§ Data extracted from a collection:
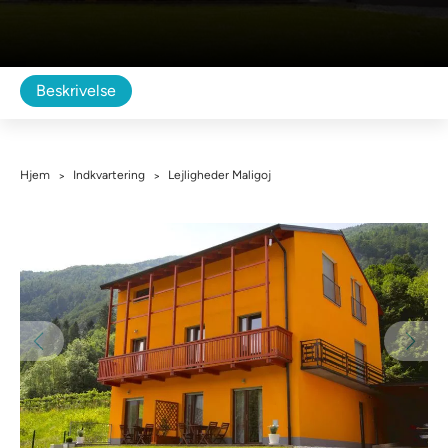
Beskrivelse
Hjem
Indkvartering
Lejligheder Maligoj
>
>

§ EXERCISE PROMPT:
A word-for-word copy of all the data, without pictures, is the expected output.

§ REPLY TO THE TASK:
Beskrivelse
Hjem
Indkvartering
Lejligheder Maligoj
>
>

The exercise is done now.